Позже Дашу разыскал ее в пустом классе, она сидела без света, за партой, не плакала, но ей было сиротливо до слез. До сих пор ей удавалось вынести все: и четыре стены, и сырость, и петушиные крики подростков, идущих с обеда и на обед, и вечные отлучки мужа, но сейчас она увидела его суть так ясно, что чаша переполнилась. Она давно замечала, давно предчувствовала и вот — один жест, одна фраза — и ее как будто отсекло от него, и осталось чувство затерянности — как на равнине перед дождем.
Дашу подошел к ней тогда тихо, на носках, не хотел шуметь (или ему казалось, что так он не ушибется об острые углы?), сел у нее за спиной, прямо на крышку парты, где были вырезаны имена и глупые словечки. Наклонился над ее ухом, обдав парным дыханием, терпкостью деревенского вина. И вместе с винным духом на нее пахнуло волглой одеждой, затасканной по сырым домам, по пыльным, провонявшим бензином кабинам грузовиков. Потянуло камфарой и формалином, яблоками и айвой с чердаков, грязью и потом — его и чужими, — и она запрокинула голову, глядя в темноту, глубоко вдыхая, поддаваясь новому желанию, которое сквозило в каждом жесте нынешнего Дашу. Приоткрыла губы, ожидая, — она знала, твердо знала, что это будет, и ждала с брезгливостью (как ей казалось), потому что чувствовала себя способной на самый трезвый и беспощадный анализ. Она подчинилась, яснее других различая запах керосина, которым были протерты полы… Потом Дашу приподнял ее, обняв за плечи сильной, волосатой рукой и, погладив по щеке, сказал: «Ну, ну, все хорошо, Палиброда ушел».

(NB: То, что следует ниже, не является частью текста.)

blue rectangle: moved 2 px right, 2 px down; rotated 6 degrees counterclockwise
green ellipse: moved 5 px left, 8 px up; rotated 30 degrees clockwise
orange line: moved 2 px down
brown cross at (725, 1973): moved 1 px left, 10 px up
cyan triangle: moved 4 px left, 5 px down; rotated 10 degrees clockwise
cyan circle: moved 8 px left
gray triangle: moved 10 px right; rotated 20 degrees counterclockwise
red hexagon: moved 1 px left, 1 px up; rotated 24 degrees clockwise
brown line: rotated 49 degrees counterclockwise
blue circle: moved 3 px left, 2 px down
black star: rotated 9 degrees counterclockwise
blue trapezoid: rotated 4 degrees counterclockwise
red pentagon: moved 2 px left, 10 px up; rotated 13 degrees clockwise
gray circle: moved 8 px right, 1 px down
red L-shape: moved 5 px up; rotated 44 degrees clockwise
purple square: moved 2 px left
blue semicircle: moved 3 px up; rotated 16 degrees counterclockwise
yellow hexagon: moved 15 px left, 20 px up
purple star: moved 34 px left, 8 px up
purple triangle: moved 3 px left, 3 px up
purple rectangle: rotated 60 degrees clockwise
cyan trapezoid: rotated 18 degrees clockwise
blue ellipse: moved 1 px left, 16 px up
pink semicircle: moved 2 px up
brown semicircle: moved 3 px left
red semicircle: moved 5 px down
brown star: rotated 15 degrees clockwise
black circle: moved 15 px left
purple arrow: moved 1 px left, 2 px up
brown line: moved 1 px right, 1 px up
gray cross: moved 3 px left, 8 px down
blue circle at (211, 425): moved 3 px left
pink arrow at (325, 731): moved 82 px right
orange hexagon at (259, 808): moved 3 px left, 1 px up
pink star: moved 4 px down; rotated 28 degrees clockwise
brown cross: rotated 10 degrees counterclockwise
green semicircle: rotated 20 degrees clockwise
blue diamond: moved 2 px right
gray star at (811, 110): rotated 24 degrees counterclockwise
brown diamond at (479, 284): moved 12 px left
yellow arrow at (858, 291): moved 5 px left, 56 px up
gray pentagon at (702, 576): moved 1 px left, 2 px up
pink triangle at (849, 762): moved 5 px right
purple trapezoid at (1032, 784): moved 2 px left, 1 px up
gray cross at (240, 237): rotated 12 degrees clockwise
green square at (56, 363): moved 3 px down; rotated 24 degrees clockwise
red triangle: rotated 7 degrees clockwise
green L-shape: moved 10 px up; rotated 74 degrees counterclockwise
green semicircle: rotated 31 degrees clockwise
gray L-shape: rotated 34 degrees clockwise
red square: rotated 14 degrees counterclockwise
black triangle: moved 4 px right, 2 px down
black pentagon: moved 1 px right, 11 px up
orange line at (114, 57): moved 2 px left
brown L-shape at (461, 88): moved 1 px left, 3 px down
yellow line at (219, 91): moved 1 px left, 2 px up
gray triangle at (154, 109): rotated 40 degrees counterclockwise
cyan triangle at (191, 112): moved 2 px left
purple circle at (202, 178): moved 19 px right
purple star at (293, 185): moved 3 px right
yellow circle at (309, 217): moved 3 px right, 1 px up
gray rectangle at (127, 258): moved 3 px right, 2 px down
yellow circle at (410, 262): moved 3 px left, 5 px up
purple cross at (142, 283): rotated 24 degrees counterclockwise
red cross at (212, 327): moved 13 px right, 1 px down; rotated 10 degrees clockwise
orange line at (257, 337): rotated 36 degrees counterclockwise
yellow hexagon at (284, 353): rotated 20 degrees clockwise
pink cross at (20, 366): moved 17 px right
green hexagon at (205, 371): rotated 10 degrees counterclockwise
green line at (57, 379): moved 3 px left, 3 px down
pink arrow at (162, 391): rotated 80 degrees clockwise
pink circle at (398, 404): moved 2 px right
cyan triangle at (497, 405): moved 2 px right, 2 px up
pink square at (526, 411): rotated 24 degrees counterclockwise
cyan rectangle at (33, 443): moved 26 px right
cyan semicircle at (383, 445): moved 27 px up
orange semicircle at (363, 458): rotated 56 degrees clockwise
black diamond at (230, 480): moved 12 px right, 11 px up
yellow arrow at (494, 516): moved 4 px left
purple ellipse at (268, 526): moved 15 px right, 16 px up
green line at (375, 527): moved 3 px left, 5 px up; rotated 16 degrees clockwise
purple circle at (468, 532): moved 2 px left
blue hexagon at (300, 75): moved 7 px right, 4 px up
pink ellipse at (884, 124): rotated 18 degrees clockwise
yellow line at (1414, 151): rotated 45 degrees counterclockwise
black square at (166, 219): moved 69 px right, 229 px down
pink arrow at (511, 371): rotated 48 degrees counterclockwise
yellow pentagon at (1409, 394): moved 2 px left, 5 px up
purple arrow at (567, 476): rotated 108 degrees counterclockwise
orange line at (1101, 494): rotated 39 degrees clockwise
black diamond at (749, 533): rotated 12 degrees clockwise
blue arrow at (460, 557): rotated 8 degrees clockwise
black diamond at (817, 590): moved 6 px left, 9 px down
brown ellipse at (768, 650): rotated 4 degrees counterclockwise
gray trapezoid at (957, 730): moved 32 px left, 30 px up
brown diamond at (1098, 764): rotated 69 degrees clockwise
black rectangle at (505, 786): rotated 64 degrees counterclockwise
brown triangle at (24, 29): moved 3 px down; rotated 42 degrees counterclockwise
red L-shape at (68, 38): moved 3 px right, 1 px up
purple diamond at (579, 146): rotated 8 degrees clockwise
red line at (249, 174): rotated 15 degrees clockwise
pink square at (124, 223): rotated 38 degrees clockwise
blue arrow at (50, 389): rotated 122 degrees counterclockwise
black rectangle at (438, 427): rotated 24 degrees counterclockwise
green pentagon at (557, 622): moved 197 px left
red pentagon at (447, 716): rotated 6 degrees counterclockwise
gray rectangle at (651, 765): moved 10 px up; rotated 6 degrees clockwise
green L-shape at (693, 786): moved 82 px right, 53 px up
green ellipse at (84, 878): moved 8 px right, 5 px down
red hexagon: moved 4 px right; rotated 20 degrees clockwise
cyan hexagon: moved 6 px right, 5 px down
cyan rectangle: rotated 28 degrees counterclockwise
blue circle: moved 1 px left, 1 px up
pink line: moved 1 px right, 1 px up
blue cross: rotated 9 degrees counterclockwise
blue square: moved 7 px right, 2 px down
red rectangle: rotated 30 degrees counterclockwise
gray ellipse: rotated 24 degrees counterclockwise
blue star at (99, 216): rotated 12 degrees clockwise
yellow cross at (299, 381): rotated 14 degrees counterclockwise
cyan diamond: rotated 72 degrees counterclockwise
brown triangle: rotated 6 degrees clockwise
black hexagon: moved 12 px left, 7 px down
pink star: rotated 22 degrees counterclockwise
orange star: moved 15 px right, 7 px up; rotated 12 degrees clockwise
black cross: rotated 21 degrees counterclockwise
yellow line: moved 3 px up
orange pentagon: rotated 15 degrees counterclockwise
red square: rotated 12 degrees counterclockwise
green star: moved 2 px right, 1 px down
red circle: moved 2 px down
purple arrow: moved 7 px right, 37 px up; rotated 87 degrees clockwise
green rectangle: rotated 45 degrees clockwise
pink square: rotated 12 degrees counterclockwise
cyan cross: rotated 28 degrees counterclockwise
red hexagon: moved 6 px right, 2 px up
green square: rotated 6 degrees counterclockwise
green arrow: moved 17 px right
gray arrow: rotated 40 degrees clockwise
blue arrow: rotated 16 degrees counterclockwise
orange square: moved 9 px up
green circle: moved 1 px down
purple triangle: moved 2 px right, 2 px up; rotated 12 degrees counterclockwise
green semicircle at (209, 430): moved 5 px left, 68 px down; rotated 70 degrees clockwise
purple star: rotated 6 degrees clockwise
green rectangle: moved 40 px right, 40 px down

Она не поняла, что именно — все, но ее разобрал смех, дурацкий смех от ощущения, что она только что была с другим, в первый раз, с кем-то, с кем они давно сговаривались и поэтому не нашли ничего лучше, чем этот класс, где уроки не шли (учеников было мало, а школа большая), как будто бы верное место и тем не менее — сама ненадежность. Рядом с Дашу, под охраной его сильной руки, ее душил смех, потому что всего несколько мгновений назад она была с другим, а этот так спокоен и уверен в себе, что считает нужным успокоить ее своим «все хорошо». Ей казалось, что она сделала что-то страшное, но сделав, осталась довольной, торжествующей. Утром все стало на свои места. Дашу, как обычно по выходным, сходил в столовую и принес чаю, масла и колбасы, прозрачный ломтик лимона плавал в кружке, пахнущей бромом. И весь день был с ней предупредителен и заботлив, так что только перед сном она набралась духа задать ему вопрос, который накануне вытолкнул ее из комнаты: «Ты не думаешь, что Палиброда с милицией вовсе и не искали этого парня, а вынуждены были его схватить только потому, что это ты за ним гнался?»
Тогда Дашу медленно застегнул портфель, в котором держал инструменты, и, хотя за весь день и словом об этом не обмолвился, сказал: «Я пошел. Дежурю сегодня в ночь. А что касается этой истории, то, по-моему, ясно, что благодаря мне Палиброда довел до конца дело, которое надо было сделать. Ты должна понимать, Тония, что, если кого-то поставили стоять с открытыми глазами, а ему в какой-то момент это надоест, и он захочет их закрыть, этот номер у него не пройдет. Потому что он поставлен пялить глаза, и каждый, кто идет мимо, любой прохожий, имеет право одернуть его, чтоб не моргал». Суровость тона он перебил мелким, тихим смехом: «Брось, все хорошо, я же тебе сказал. Палиброда вообще внимателен к людям, и в конце концов все к лучшему, даже плохое». Он смеялся одними губами, а глаза глядели на нее недоуменно, даже холодно. «Дура или прикидываешься?» Он вышел, не прикрыв за собой дверь, и скоро она услышала, как он зовет вахтера отпереть ему входную дверь. Он был раздражен, и это чувствовалось по голосу.
И вот теперь ей время от времени приходит в голову: а не оттого ли они живут в этом доме, что Дашу удалось найти к Палиброде такой подход, что тот уже не мог ему отказать? Они больше не говорили о происшествии в Лайне, и Палиброда ни разу не зашел к ним, как тогда, в интернат, хотя бы посмотреть, как они устроились. Она поразглядывала стены, за окном был уже почти день, виднелись насквозь пропыленные акации, она почувствовала ломоту в затылке от усталости, растянулась рядом с Дашу и через секунду уснула.